* [Activity]
Every record listed below should be copied exactly.

* [Provided entries]
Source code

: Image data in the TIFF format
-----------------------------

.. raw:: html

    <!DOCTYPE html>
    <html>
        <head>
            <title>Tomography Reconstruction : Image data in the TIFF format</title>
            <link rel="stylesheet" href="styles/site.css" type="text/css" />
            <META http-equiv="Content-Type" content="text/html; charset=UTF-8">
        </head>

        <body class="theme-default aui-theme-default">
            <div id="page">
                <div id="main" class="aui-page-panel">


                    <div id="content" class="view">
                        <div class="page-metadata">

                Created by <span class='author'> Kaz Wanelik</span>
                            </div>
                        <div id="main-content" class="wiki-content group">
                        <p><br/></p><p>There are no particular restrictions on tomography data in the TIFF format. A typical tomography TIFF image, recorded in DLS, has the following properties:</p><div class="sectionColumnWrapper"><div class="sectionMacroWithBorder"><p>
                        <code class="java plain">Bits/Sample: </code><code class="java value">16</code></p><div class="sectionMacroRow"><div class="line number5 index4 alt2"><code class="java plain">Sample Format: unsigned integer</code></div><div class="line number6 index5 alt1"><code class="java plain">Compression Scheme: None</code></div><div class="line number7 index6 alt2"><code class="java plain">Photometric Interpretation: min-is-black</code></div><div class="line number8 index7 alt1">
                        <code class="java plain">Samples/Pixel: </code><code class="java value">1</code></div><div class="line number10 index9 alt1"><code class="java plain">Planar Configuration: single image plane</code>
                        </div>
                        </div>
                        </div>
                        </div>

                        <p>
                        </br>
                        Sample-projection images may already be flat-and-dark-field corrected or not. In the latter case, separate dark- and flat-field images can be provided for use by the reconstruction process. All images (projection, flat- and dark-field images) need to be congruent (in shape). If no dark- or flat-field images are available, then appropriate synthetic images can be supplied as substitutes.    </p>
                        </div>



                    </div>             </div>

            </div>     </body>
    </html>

* [Answer to the exercise]
Source code

: Image data in the TIFF format
-----------------------------

.. raw:: html

    <!DOCTYPE html>
    <html>
        <head>
            <title>Tomography Reconstruction : Image data in the TIFF format</title>
            <link rel="stylesheet" href="styles/site.css" type="text/css" />
            <META http-equiv="Content-Type" content="text/html; charset=UTF-8">
        </head>

        <body class="theme-default aui-theme-default">
            <div id="page">
                <div id="main" class="aui-page-panel">


                    <div id="content" class="view">
                        <div class="page-metadata">

                Created by <span class='author'> Kaz Wanelik</span>
                            </div>
                        <div id="main-content" class="wiki-content group">
                        <p><br/></p><p>There are no particular restrictions on tomography data in the TIFF format. A typical tomography TIFF image, recorded in DLS, has the following properties:</p><div class="sectionColumnWrapper"><div class="sectionMacroWithBorder"><p>
                        <code class="java plain">Bits/Sample: </code><code class="java value">16</code></p><div class="sectionMacroRow"><div class="line number5 index4 alt2"><code class="java plain">Sample Format: unsigned integer</code></div><div class="line number6 index5 alt1"><code class="java plain">Compression Scheme: None</code></div><div class="line number7 index6 alt2"><code class="java plain">Photometric Interpretation: min-is-black</code></div><div class="line number8 index7 alt1">
                        <code class="java plain">Samples/Pixel: </code><code class="java value">1</code></div><div class="line number10 index9 alt1"><code class="java plain">Planar Configuration: single image plane</code>
                        </div>
                        </div>
                        </div>
                        </div>

                        <p>
                        </br>
                        Sample-projection images may already be flat-and-dark-field corrected or not. In the latter case, separate dark- and flat-field images can be provided for use by the reconstruction process. All images (projection, flat- and dark-field images) need to be congruent (in shape). If no dark- or flat-field images are available, then appropriate synthetic images can be supplied as substitutes.    </p>
                        </div>



                    </div>             </div>

            </div>     </body>
    </html>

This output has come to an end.